Echo: Decoupling Inference and Training for Large-Scale RL Alignment on Heterogeneous Swarms
This addresses a bottleneck in large-scale RL alignment for LLMs, enabling datacentre-grade performance with decentralised resources, though it is incremental as it optimises existing workflows.
The paper tackles the problem of inefficient serial context switching between inference and training in RL-based post-training for large language models by decoupling these phases across heterogeneous swarms, achieving matching convergence speed and final reward compared to a co-located baseline while offloading trajectory generation to edge hardware.

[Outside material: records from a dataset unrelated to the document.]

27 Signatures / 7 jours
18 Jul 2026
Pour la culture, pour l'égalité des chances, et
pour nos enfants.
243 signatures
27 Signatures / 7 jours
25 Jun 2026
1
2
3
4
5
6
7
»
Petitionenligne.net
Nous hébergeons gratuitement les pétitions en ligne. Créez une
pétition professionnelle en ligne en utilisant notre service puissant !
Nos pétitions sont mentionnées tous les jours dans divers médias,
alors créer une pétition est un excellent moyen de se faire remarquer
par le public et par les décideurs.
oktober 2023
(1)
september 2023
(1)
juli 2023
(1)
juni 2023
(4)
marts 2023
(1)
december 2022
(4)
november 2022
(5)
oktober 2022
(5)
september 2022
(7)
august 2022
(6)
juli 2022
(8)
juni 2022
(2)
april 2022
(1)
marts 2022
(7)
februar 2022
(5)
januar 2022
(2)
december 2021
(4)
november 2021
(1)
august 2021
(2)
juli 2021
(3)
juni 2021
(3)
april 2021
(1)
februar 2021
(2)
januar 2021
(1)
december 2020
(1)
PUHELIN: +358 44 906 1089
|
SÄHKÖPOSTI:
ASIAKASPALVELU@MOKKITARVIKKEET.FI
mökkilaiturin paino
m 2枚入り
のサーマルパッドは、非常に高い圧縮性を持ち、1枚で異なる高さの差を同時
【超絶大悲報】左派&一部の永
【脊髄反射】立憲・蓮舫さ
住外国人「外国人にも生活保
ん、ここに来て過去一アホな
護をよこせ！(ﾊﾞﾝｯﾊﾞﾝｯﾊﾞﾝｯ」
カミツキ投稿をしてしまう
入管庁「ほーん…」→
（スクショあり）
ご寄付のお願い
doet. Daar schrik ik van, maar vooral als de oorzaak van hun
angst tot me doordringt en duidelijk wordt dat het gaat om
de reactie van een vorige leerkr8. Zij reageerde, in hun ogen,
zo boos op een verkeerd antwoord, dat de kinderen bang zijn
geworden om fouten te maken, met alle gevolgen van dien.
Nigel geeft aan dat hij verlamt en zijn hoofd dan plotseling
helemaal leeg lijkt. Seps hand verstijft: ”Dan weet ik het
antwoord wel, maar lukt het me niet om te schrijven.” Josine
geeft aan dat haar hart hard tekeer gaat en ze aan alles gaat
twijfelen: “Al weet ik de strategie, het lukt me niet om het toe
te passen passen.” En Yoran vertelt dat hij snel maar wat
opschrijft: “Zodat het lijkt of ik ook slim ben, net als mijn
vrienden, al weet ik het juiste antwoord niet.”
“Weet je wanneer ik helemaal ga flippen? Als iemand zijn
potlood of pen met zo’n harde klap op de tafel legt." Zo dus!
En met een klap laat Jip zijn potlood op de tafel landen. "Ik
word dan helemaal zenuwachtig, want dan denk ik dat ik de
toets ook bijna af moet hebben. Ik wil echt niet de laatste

Modern RL-based post-training for large language models (LLMs) co-locate trajectory sampling and policy optimisation on the same GPU cluster, forcing the system to switch between inference and training workloads. This serial context switching violates the single-program-multiple-data (SPMD) assumption underlying today's distributed training systems. We present Echo, the RL system that cleanly decouples these two phases across heterogeneous "inference" and "training" swarms while preserving statistical efficiency. Echo introduces two lightweight synchronization protocols: a sequential pull mode that refreshes policy weights according to API call for minimal bias, and an asynchronous push-pull mode that streams version-tagged rollouts through a replay buffer to maximise hardware utilisation. Training four representative RL workloads with Qwen3-4B, Qwen2.5-7B, Qwen3-30B-A3B-Thinking-2507 and Qwen3-32B on a geographically distributed cluster, Echo matches a fully co-located Verl baseline in convergence speed and final reward while off-loading trajectory generation to commodity edge hardware. These promising results demonstrate that large-scale RL for LLMs could achieve datacentre-grade performance using decentralised, heterogeneous resources.